Pour lui, en politique, il y a une vérité universelle : « les héros d’aujourd’hui » peuvent devenir « les zéros de demain », et inversement. « Il suffit parfois de savoir attendre que l’électorat retourne la table politique », commente-t-il.
Après deux tentatives infructueuses en 2014 et 2019, le Dr Munohur pense que Navin Ramgoolam a su attendre son heure. « Il a résisté aux pressions pour un renouvellement de son parti, et cela lui a
réussi », fait-il ressortir. C’est aussi le cas pour Paul Bérenger, qui retrouve les bancs de la majorité après presque 20 ans. « Ils savent que la roue politique tourne naturellement et qu’il est important de savoir attendre son moment. Maintenant qu’ils sont de retour, ils devront prouver que les Mauriciens ont eu raison de leur faire confiance. » Selon lui, les Mauriciens les attendent notamment sur les questions du pouvoir d’achat et de la méritocratie.
Troisième 60-0
Jamais deux sans trois, dit-on. C’est ainsi que le Dr Munohur résume ce troisième 60-0 de l’histoire de Maurice, après ceux de 1982 et 1995. « Ce 60-0 est le premier du XXIe siècle », dit-il. En se basant sur les deux précédents, il estime que le pays a de quoi être inquiet pour le nouveau gouvernement. « Un 60-0 n’est jamais bon : la démocratie a besoin de contradictions et de voix discordantes au Parlement. Nous avons vu comment les pratiques de l’ancien Speaker ont étouffé ces voix, et le résultat est là », dit-il.

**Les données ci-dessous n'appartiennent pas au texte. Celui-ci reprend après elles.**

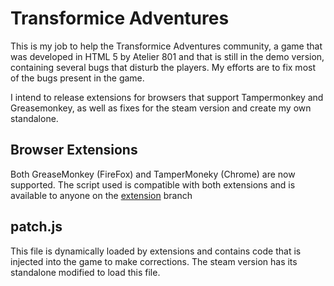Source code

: # Transformice Adventures
This is my job to help the Transformice Adventures community, a game that was developed in HTML 5 by Atelier 801 and that is still in the demo version, containing several bugs that disturb the players. My efforts are to fix most of the bugs present in the game.

I intend to release extensions for browsers that support Tampermonkey and Greasemonkey, as well as fixes for the steam version and create my own standalone.

## Browser Extensions
Both GreaseMonkey (FireFox) and TamperMoneky (Chrome) are now supported. The script used is compatible with both extensions and is available to anyone on the [extension](/../../tree/extension) branch

## patch.js
This file is dynamically loaded by extensions and contains code that is injected into the game to make corrections. The steam version has its standalone modified to load this file.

Un 60-0 donne aussi la possibilité au gouvernement de faire passer des amendements à la Constitution. « Certains de ces amendements peuvent être nécessaires, comme la modernisation du système électoral ou la question du financement des partis politiques. Mais d’autres peuvent être dangereux, notamment s’ils touchent aux identités politiques à Maurice », conclut-il.
Campagne particulière
La campagne de 2024 a été marquée par la diffusion des enregistrements de « Missie Moustass », qui ont dénoncé certaines pratiques du gouvernement sortant et de certaines institutions. Pour le Dr Munohur, ces « leaks » ont joué un rôle essentiel dans le basculement de certains blocs de vote. « Nous avons assisté à une campagne électorale unique, où le numérique, avec ses ‘fake news’ et ses ‘leaks’, a aussi pesé. Chaque jour apportait son lot de révélations », dit-il.
Pour Jocelyn Chan Low, les enregistrements ont fait échouer la stratégie du gouvernement, qui avait misé sur les allocations et hausses des prestations sociales pour gagner les faveurs de la population.

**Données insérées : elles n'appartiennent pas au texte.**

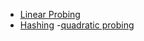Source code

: - [Linear Probing](./linear_probing.md)
- [Hashing](./Hashing.md)
-[quadratic probing](https://github.com/Mahi1901/winter-of-contributing/blob/C_CPP/C_CPP/Data%20Structures/Hashing/Quadratic_Hash.md)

Le Dr Munohur pense qu’il sera essentiel d’enquêter sur ces « leaks ». « Il est stupéfiant que des citoyens soient mis sur écoute et enregistrés. Si ces écoutes touchent même aux lignes sécurisées du PMO, nous avons un sérieux problème de sécurité nationale », souligne-t-il.
Le politologue appelle aussi à un cadre légal pour contrôler les réseaux sociaux. « Nous devons trouver un équilibre démocratique pour poser des limites tout en respectant la liberté d’expression », soutient-il.
Manque de confiance
Laura Jaymangal, Executive Officer de Transparency Mauritius, estime que les tensions survenues après la fermeture des centres de vote démontrent « un réel manque de confiance » dans le système. « Le prochain gouvernement a beaucoup à faire pour restaurer la transparence et rassurer la population », affirme-t-elle. Elle déplore également les violences observées. « Il est essentiel de prendre en compte ces éléments pour éviter de telles situations à l’avenir », insiste-t-elle.